Fragmento del texto ->
Nadie nos pregunta si nos gustaría incorporarnos a ella. Nuestras primeras palabras ya le pertenecen y nosotros lo ignoramos. Lo que comemos también se explica por ella. Los rituales de nuestros hogares y familias, bautizos, bodas, funerales o los festejos públicos la conforman.
Lo que cantamos y bailamos son expresiones suyas. El profesor que nos lleva por los laberintos de El Quijote o de Víctor Hugo, o del Ariel de Rodó o de la poesía de Walt Whitman nos encamina en su territorio. El trazo de nuestras ciudades, las edificaciones, y estilos, por ejemplo el barroco -que puede ser mexicano o brasileño, Santa Prisca o Salvador de Bahía- sólo se explican por la historia que le da vida. La cultura está en nosotros y en nuestro entorno sin pedir permiso.
Pero hay otro momento que surge de la posibilidad de confrontar, Uxmal con Paquimé en el norte; nuestra forma de trabajo y costumbres con las anglosajonas o europeas. Sólo entonces nos damos cuenta de los significados de nuestra pertenencia a una forma de entender el mundo y de que ésta no es única. El verdadero conocimiento de uno mismo surge de la otredad. Carlos Fuentes los escribió y lo dijo mil veces: la confrontación de culturas engrandece al ser humano. La tolerancia se nutre del entendimiento de la otredad, obliga a controlar los egos galopantes, obliga a que cierta humildad. Digo cierta porque, como aseveró Chesterton con su aguda inteligencia, la humildad es algo muy extraño, en el momento mismo en que creemos tenerla ya la hemos perdido.

Material proporcionado ->
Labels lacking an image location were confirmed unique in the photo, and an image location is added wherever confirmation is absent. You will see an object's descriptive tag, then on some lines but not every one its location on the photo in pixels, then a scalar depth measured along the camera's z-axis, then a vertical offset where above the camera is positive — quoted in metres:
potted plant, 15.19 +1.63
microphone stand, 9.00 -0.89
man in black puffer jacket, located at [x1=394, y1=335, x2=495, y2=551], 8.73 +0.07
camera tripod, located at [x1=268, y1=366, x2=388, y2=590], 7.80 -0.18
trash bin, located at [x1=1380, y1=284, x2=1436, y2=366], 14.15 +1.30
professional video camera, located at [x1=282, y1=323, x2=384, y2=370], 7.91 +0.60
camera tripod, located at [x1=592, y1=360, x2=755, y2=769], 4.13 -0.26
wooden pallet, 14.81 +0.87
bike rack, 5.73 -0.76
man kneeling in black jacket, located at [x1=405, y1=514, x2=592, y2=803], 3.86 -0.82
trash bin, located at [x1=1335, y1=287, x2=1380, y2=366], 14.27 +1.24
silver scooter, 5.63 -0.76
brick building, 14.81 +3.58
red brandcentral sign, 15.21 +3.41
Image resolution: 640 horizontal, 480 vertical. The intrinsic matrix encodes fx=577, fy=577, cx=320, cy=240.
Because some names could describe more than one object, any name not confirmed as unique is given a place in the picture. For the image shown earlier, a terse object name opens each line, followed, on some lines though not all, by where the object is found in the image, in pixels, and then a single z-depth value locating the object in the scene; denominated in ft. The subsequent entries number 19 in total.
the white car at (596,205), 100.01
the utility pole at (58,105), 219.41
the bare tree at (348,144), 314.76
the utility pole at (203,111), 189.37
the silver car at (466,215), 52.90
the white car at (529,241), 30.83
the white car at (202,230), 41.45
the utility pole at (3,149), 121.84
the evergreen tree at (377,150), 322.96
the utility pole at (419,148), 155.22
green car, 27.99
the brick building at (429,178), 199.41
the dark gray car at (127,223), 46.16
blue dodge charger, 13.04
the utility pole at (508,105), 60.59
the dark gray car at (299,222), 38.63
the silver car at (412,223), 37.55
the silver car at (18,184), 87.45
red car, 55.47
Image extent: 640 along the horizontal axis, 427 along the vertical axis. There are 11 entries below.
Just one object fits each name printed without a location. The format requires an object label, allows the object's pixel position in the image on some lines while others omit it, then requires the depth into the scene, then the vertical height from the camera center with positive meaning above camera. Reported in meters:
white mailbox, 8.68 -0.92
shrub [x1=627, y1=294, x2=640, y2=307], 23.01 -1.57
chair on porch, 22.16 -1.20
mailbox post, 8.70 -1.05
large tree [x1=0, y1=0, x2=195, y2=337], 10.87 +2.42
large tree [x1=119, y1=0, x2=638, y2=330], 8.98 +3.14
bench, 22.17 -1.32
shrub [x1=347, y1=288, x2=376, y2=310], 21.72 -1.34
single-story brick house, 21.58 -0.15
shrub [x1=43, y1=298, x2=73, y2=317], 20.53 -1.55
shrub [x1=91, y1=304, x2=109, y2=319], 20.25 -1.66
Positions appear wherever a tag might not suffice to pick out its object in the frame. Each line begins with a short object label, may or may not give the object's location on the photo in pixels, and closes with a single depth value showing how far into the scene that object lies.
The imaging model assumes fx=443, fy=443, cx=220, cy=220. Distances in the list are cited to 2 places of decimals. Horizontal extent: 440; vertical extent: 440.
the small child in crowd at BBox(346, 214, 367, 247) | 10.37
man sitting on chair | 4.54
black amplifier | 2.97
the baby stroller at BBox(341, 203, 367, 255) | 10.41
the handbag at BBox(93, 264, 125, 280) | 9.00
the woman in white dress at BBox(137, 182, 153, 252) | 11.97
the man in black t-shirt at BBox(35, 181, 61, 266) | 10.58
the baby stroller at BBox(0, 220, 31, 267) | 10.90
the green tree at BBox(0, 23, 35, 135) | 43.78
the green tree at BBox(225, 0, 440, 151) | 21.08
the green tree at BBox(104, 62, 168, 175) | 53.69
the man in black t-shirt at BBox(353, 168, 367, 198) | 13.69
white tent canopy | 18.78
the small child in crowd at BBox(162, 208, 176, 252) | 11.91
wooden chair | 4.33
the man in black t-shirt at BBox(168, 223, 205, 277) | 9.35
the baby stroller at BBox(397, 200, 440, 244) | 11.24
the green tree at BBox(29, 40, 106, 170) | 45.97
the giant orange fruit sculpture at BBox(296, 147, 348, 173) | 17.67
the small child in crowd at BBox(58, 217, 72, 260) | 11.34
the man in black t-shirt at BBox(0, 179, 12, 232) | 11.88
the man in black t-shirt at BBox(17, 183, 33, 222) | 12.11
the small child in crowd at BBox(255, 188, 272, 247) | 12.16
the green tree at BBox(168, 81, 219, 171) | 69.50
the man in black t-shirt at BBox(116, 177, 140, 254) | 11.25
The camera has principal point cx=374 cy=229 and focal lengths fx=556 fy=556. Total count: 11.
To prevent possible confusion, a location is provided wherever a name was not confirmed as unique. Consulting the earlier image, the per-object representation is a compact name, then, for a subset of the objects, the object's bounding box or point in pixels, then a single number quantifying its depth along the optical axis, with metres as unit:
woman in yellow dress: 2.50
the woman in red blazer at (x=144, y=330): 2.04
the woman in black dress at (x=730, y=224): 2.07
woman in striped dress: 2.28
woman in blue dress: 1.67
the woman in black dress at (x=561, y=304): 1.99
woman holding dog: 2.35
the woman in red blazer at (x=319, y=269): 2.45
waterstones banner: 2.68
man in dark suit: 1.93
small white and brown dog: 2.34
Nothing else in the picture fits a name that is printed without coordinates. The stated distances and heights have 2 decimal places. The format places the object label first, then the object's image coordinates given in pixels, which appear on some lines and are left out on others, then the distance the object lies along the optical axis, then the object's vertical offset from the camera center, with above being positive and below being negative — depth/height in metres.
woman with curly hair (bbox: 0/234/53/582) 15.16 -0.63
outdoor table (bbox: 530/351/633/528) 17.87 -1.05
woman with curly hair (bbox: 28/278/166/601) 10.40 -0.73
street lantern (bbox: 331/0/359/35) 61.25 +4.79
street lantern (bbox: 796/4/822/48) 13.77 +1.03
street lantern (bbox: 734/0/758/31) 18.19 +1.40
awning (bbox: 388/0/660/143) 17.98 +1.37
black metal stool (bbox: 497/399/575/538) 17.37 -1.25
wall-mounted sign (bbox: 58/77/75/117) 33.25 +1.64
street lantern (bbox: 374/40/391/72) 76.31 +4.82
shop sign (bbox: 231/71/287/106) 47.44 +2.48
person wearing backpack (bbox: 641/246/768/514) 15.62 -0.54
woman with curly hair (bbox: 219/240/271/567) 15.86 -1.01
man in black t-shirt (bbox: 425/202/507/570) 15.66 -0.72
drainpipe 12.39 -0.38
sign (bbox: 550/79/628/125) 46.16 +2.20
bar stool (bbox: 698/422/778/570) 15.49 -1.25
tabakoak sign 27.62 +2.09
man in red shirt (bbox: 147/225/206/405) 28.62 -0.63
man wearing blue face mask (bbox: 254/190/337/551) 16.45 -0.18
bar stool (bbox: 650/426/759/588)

Problema a resolver ->
Extrae literalmente del texto sobre la cultura el pasaje que va de "Nadie nos pregunta" a "sin pedir permiso.". Responde basándote únicamente en el texto sobre la cultura.

Respuesta al problema ->
Nadie nos pregunta si nos gustaría incorporarnos a ella. Nuestras primeras palabras ya le pertenecen y nosotros lo ignoramos. Lo que comemos también se explica por ella. Los rituales de nuestros hogares y familias, bautizos, bodas, funerales o los festejos públicos la conforman.
Lo que cantamos y bailamos son expresiones suyas. El profesor que nos lleva por los laberintos de El Quijote o de Víctor Hugo, o del Ariel de Rodó o de la poesía de Walt Whitman nos encamina en su territorio. El trazo de nuestras ciudades, las edificaciones, y estilos, por ejemplo el barroco -que puede ser mexicano o brasileño, Santa Prisca o Salvador de Bahía- sólo se explican por la historia que le da vida. La cultura está en nosotros y en nuestro entorno sin pedir permiso.